## Description of the task
For the data below, restate word for word only the lines from the line containing "el servidor de" through the line containing "La configuración de los", both ends included.

■ ■ ■ ■ ■

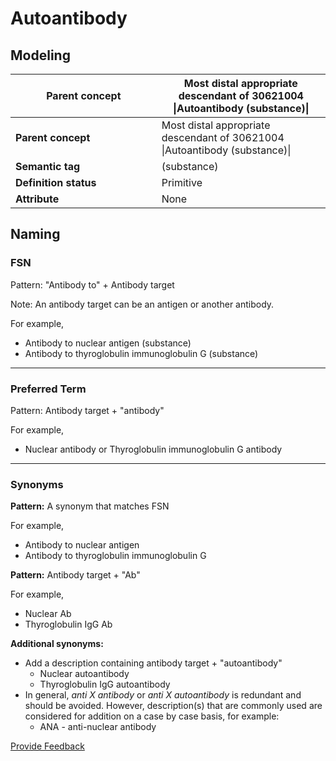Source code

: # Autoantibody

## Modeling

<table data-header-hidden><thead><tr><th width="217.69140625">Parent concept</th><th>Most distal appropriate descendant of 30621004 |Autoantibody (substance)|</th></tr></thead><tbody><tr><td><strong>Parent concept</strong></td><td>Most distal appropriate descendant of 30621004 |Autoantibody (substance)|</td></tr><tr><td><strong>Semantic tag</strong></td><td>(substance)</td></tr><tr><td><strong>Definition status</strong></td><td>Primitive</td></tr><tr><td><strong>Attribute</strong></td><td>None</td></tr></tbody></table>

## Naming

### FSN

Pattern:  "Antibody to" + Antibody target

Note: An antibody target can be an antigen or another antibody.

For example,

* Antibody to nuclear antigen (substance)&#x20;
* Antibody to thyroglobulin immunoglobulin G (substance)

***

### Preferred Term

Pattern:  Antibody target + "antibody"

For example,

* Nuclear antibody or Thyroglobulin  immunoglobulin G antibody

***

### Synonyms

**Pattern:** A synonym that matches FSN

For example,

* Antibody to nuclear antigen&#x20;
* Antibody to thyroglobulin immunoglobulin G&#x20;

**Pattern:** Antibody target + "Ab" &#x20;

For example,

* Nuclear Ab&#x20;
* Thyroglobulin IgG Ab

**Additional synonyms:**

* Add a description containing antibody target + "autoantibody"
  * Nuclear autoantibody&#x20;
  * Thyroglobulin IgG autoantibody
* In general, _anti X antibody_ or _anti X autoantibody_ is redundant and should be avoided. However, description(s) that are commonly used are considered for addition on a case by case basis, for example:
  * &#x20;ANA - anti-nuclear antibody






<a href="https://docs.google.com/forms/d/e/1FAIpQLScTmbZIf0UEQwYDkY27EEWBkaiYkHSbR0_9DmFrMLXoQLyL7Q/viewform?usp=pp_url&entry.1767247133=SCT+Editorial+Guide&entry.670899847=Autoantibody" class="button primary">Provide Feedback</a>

■ ■ ■ ■ ■

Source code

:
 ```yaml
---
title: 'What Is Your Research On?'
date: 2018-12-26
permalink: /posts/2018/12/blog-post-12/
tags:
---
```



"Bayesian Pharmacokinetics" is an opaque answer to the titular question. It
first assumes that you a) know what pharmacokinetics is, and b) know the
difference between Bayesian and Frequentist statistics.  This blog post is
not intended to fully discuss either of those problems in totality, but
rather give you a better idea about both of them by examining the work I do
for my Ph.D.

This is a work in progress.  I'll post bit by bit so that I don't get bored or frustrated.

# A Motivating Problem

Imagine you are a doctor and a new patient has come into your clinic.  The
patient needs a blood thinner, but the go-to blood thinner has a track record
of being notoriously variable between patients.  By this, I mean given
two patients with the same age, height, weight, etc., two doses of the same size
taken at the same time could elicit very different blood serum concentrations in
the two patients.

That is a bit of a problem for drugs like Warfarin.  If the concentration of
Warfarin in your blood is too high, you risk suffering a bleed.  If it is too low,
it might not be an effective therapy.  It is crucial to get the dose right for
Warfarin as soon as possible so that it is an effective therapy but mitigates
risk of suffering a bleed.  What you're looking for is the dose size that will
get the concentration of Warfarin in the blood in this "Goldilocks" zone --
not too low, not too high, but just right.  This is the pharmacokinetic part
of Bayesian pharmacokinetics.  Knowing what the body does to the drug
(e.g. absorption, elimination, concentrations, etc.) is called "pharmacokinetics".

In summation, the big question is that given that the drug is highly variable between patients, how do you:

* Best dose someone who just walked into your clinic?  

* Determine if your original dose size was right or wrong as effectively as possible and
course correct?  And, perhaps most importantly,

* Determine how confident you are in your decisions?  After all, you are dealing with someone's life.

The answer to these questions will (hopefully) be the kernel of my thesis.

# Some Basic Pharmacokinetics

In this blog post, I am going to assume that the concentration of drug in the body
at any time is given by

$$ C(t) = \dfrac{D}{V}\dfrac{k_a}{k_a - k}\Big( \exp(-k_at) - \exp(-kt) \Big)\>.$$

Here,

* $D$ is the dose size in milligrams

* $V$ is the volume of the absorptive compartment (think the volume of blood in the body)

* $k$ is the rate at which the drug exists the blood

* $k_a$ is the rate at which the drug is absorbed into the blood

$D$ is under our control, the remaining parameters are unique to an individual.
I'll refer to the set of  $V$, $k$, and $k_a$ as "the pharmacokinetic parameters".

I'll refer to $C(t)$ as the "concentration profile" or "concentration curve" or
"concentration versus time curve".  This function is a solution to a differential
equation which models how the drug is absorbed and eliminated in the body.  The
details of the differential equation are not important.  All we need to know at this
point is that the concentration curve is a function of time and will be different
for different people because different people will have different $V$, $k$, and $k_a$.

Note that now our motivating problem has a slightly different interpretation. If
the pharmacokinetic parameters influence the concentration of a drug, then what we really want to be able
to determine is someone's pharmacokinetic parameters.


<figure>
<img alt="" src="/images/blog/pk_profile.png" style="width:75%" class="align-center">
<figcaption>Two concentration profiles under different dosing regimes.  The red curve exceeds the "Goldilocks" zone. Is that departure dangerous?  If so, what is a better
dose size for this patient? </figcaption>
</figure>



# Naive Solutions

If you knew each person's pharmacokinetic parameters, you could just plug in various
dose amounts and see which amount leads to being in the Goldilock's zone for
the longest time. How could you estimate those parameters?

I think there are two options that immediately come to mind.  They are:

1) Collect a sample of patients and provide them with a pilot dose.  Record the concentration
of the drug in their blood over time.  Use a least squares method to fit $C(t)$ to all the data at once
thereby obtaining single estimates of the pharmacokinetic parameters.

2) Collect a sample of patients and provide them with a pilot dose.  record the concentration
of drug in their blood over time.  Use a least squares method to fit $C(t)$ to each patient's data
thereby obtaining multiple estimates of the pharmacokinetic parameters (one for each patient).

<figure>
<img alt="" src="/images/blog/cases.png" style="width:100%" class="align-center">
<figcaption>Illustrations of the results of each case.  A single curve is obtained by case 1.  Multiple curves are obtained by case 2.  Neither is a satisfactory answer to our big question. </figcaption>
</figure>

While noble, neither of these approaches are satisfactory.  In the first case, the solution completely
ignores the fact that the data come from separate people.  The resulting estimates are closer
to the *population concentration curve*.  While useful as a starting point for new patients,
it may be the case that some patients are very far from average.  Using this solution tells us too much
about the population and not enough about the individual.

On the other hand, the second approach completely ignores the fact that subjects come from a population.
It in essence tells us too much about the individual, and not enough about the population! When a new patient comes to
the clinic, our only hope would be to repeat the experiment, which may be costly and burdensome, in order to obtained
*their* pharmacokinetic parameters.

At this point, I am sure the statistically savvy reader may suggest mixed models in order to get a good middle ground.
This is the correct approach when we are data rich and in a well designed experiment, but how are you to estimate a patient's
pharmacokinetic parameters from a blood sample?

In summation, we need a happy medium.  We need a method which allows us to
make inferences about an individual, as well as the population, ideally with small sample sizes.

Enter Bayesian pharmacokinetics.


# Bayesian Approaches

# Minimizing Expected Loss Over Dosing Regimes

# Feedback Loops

■ ■ ■ ■ ■

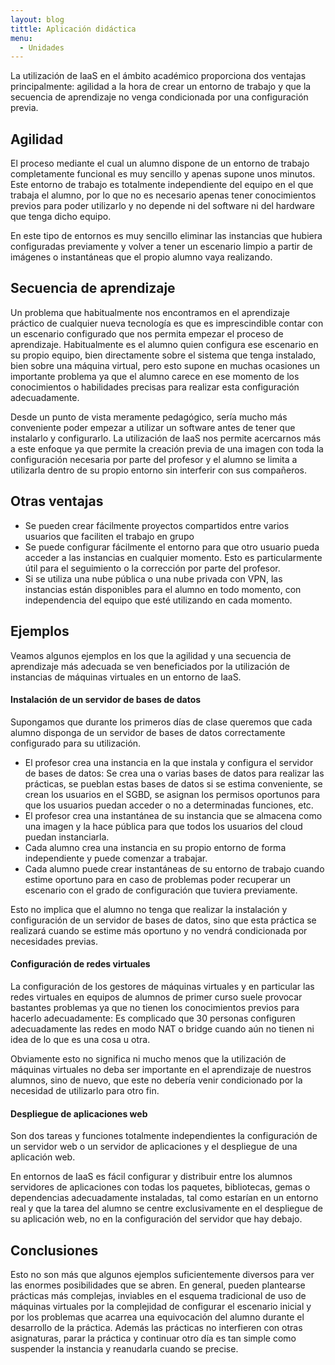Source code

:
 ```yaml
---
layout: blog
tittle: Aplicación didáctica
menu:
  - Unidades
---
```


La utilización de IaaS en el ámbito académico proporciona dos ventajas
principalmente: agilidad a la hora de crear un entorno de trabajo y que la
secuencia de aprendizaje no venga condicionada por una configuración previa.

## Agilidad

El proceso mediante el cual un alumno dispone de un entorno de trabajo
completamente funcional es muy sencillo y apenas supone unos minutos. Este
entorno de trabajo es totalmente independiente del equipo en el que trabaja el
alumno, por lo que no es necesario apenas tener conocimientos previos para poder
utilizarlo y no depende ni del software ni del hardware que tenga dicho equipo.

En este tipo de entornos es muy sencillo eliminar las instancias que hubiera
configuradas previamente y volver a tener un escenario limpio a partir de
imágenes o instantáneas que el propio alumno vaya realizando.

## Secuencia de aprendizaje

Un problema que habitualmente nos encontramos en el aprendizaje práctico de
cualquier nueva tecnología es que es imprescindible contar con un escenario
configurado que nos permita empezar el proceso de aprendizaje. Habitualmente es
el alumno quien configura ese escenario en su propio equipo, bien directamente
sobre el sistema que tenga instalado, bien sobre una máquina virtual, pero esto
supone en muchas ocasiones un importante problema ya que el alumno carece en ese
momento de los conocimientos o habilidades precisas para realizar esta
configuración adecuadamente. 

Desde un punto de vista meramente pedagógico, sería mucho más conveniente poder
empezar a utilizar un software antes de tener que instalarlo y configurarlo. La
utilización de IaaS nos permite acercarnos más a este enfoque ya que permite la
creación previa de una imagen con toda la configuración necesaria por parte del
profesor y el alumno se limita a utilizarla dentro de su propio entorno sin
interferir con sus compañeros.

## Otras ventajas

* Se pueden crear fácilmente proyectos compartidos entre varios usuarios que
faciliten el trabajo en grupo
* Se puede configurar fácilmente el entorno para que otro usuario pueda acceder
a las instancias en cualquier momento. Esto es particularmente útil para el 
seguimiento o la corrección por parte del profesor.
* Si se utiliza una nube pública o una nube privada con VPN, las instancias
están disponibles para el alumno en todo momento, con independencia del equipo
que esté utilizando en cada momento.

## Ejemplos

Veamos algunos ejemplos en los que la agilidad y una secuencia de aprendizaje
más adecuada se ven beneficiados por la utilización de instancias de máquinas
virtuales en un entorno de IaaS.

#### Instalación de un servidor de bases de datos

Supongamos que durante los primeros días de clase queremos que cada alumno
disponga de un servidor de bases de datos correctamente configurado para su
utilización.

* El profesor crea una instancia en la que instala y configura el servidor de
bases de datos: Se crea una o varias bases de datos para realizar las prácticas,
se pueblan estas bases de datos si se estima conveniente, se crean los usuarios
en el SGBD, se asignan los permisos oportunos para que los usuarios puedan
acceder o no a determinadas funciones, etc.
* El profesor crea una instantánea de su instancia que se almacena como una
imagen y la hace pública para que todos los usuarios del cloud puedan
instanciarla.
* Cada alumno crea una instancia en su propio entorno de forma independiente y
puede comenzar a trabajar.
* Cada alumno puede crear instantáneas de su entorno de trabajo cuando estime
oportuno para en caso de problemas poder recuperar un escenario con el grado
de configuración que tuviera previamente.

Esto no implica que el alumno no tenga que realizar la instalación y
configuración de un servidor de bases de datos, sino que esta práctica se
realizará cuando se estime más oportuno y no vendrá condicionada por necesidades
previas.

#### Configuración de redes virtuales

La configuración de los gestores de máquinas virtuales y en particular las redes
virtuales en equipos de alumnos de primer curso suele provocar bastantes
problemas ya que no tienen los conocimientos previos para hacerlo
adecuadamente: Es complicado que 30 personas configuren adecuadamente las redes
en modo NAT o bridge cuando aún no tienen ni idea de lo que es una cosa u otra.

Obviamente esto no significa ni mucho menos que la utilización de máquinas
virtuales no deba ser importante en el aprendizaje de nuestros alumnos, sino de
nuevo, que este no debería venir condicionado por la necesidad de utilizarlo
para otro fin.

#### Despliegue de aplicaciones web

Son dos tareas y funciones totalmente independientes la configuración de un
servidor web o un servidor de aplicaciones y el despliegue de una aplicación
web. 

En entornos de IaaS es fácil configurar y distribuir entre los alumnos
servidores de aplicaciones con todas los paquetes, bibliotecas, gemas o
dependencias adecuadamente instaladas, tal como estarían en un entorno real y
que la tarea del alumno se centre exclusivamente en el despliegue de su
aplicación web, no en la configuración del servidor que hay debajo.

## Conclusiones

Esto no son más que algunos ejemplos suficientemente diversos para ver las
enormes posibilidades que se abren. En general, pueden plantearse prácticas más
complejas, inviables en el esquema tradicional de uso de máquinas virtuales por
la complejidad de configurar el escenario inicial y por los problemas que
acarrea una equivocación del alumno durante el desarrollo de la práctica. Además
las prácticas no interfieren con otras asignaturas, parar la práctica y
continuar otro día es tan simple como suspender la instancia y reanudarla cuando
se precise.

■ ■ ■ ■ ■

## Solution below
* El profesor crea una instancia en la que instala y configura el servidor de
bases de datos: Se crea una o varias bases de datos para realizar las prácticas,
se pueblan estas bases de datos si se estima conveniente, se crean los usuarios
en el SGBD, se asignan los permisos oportunos para que los usuarios puedan
acceder o no a determinadas funciones, etc.
* El profesor crea una instantánea de su instancia que se almacena como una
imagen y la hace pública para que todos los usuarios del cloud puedan
instanciarla.
* Cada alumno crea una instancia en su propio entorno de forma independiente y
puede comenzar a trabajar.
* Cada alumno puede crear instantáneas de su entorno de trabajo cuando estime
oportuno para en caso de problemas poder recuperar un escenario con el grado
de configuración que tuviera previamente.

Esto no implica que el alumno no tenga que realizar la instalación y
configuración de un servidor de bases de datos, sino que esta práctica se
realizará cuando se estime más oportuno y no vendrá condicionada por necesidades
previas.

#### Configuración de redes virtuales

La configuración de los gestores de máquinas virtuales y en particular las redes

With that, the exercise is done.